▸ **What you need to do**:
According to the editorial on taxing Internet gambling, how much new tax revenue does McDermott say his bill would bring in over the next 10 years?

▸ **Document segment**:
>>>

Budget concerns are driving a new congressional push to legalize and tax Internet gambling. Rep. Barney Frank, D-Mass., is promoting legislation that would license and regulate online betting. Rep. Jim McDermott, D-Wash., has offered a bill to provide for federal and state taxes on Internet gambling.

McDermott likens the federal ban on Internet gambling to prohibition of alcohol, according to The Associated Press. "Regulation and taxation have proven to be better policy for our country when it comes to alcohol," the Washington Democrat reportedly said during a recent hearing on his bill. "The same is true for online gambling."

It's a seductive argument, at first blush. Despite the federal ban on Internet gambling, Americans wager tens of billions of dollars annually online in games run by offshore operators. And McDermott says his bill would bring in some $42 billion in new tax revenue over the next 10 years. But we're not convinced. Refusing to license domestic online gambling sites does not equate to the nation's ill-fated experiment with prohibition of alcohol. And the promise of $42 billion more in federal coffers over the next decade is not nearly enough to cause us to set aside our misgivings over this revenue source.

Gambling may be an increasingly tempting source of revenue for federal budget writers, as it has been for state legislatures, but it's poor public policy and poor tax policy. This has become apparent in Washington, Oregon and so many other states that have become addicted to gambling revenue over the past 20 or more years.

Gambling revenue is tax revenue, notwithstanding the efforts of its proponents to portray it as "profits." It tends to be a regressive tax, falling heaviest on those less able to afford it. In 2006, a National Gambling Impact Study Commission found that, while people of all income levels played state lottery games, those with incomes under $10,000 a year spent almost three times as much on the games than those with incomes upwards of $50,000 a year.

The lottery tax violates two basic principles of sound tax policy, according to the Washington, D.C.-based Tax Foundation. It is neither transparent nor neutral. There is no real transparency when lottery taxes are called "profits" and the source of the tax revenue is promoted as recreation. And neutral taxes do not encourage the consumption of one good over another and tax that favored good at higher rates, as do lotteries. The end result, according to the Tax Foundation, is a lower payout rate - the amount a gambler wins as a percentage of the money wagered.

Lottery is a poor source of revenue for state government. It's a tax with unwelcome consequences, as we are reminded each time our state lawmakers announce how much is being set aside to treat problem gamblers. A federal tax on Internet gambling invites still more social problems. Tech-savvy adolescents probably would have little difficulty getting around any safeguards against minors participating in online betting. And studies have shown that adolescents and young adults are particularly susceptible to problem gambling.

Most observers predict that this effort to legalize and tax Internet gambling will go nowhere. Significantly, Senate Majority Leader Harry Reid, D-Nev., has said he opposes Internet gambling. That's encouraging - for now. Unfortunately, we can be pretty sure that this push for the quick budget fix is not going away.

<<<

(Saved entries)
>>>

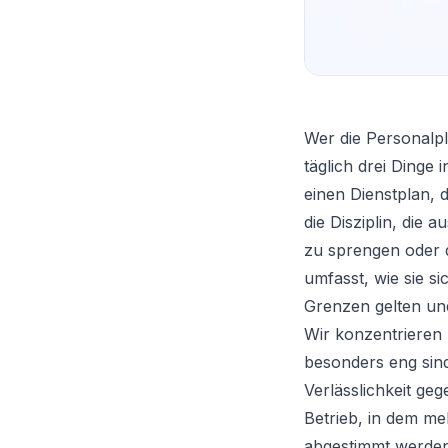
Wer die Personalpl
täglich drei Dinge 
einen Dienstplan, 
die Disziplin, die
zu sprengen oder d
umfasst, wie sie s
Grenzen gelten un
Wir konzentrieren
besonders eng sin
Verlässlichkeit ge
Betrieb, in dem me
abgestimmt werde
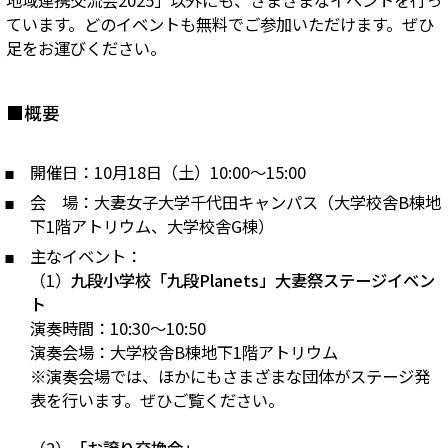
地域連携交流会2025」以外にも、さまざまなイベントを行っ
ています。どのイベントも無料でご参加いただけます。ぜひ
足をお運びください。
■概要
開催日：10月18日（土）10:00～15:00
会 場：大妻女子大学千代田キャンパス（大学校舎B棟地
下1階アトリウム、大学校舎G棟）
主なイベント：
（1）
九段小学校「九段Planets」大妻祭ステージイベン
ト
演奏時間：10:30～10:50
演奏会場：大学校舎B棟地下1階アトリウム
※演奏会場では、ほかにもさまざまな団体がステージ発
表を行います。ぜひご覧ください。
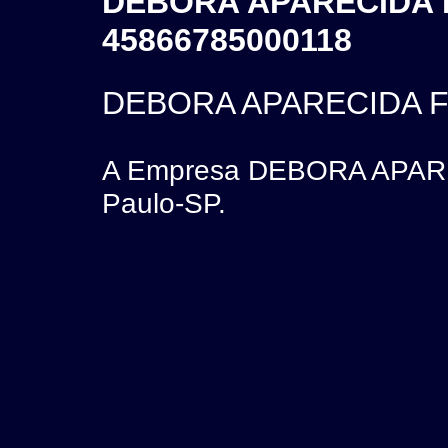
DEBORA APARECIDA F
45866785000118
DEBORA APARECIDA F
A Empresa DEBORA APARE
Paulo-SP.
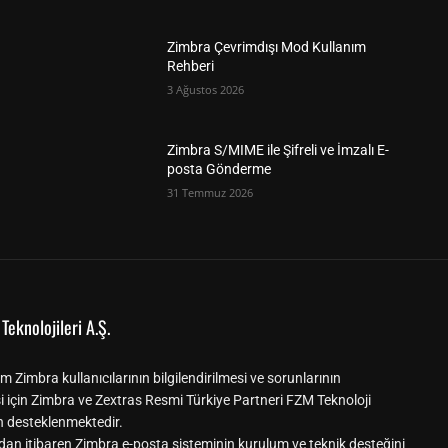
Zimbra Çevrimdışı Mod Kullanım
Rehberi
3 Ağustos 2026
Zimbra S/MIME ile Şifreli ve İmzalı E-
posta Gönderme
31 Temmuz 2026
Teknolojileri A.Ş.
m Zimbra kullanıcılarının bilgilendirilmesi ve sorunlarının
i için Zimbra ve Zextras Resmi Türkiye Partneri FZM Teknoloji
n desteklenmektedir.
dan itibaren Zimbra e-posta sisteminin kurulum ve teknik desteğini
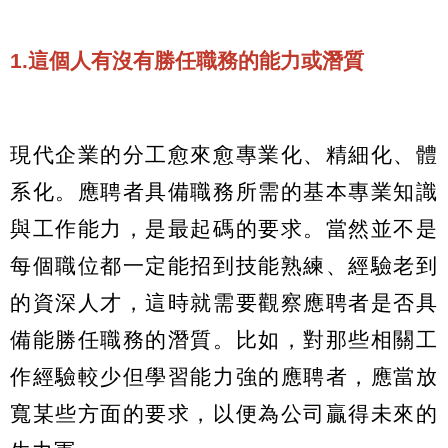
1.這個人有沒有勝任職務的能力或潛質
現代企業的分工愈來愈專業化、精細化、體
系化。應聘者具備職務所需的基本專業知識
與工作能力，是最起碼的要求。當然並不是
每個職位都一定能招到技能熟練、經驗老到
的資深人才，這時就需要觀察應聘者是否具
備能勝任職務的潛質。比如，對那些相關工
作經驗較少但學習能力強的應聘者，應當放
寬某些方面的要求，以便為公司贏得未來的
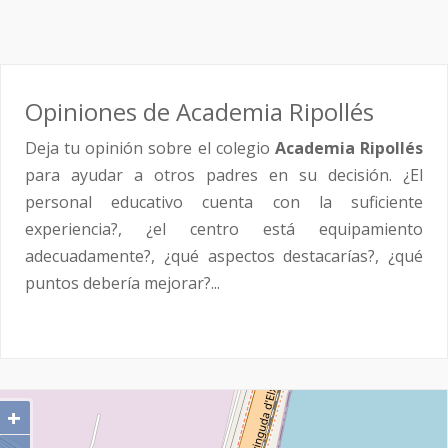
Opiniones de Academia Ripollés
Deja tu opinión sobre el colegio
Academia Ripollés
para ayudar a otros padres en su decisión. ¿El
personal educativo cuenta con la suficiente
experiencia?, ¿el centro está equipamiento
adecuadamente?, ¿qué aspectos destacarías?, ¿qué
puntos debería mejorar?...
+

<<<

▸ **Answer section**:
About $42 billion.